It’s often easy to forget, among the pizzazz and jazz hands of musicals, that London regularly hosts incredible theatre without, pardon the pun, making a song and dance about it. Taking inspiration from weather, men’s walking groups, love, hate, and revenge, this season’s productions show London’s theatreland at its finest.

Pressure, London theatre

Pressure at Park Theatre

Rarely are weather forecasts as important as the one recounted in Pressure, which tells the remarkable true story of the forecast made before the D-Day Landings in June 1944. The Allied Forces are poised to launch and 350,000 lives are at risk. Group Captain James Stagg, a Scottish meteorologist, must predict the weather forecast that decides it all. Written by and starring Olivier-winner David Haig, and directed by John Dove, this edge-of-your-seat drama is already a critical smash hit from its run at the Chichester Festival Theatre and Royal Lyceum Theatre, Edinburgh.

From 28 March

The Globe, interior

Hamlet at The Globe

The Globe’s summer season kicks off this year with Shakespeare’s most riveting of revenge plays. You know the one: after his father’s death, Prince Hamlet returns home to find his uncle married to his mother and installed on the Danish throne. At night, the ghost of the old king demands that Hamlet avenge his ‘foul and most unnatural murder’. Written around 1599, the year the original Globe Theatre was built, this is a chance to see the play performed in surroundings as close as possible to the original.

From 25 April

Absolute Hell, London theatre

Absolute Hell at the National Theatre

Plunge into dingy, dark and decadent post-war Soho in this play at the National. Set in a bomb-blasted London still hungover from the Second World War, Absolute Hell introduces a sleazy world of drinking, lying, fighting and seduction. When it was first performed in 1952, Rodney Ackland’s play was condemned as ‘a libel on the British people’, due to its blatant political swipes, open homosexuality and gleeful inhibition. Today, we’re a bit more ready for it.

= = = =

[Problems and tasks]
a – Render this sentence from the London theatre guide into Spanish: "The Allied Forces are poised to launch and 350,000 lives are at risk."
b – Carry on the London theatre guide from its last sentence.
The listing has no role in this work.

[Given material]
= = = =

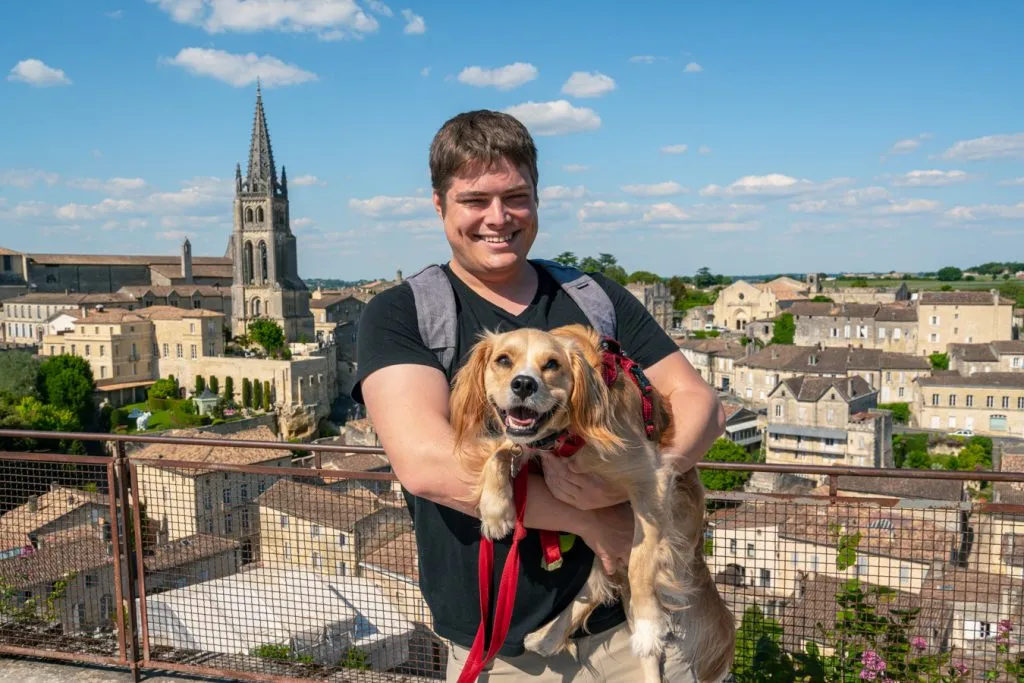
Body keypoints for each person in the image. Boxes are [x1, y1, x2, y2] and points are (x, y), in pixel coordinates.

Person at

= = = =

[Numbered responses]
a – Las Fuerzas Aliadas están a punto de lanzarse y hay 350.000 vidas en juego.

b –
From 18 April

The Country Wife, London theatre

The Country Wife at Southwark Playhouse

William Wycherley’s original 1675 Restoration comedy, The Country Wife, was considered too outrageous to be performed at all between 1753 and 1924. This year, it’s been thrust back into the spotlight by award-winning theatre company Morphic Graffiti. Founders Luke Fredericks and Stewart Charlesworth have uprooted the play and dropped it into the glamour and excesses of 1920s London. Funny, scandalous and with just the right amount of debauchery, it should make for a raucous evening.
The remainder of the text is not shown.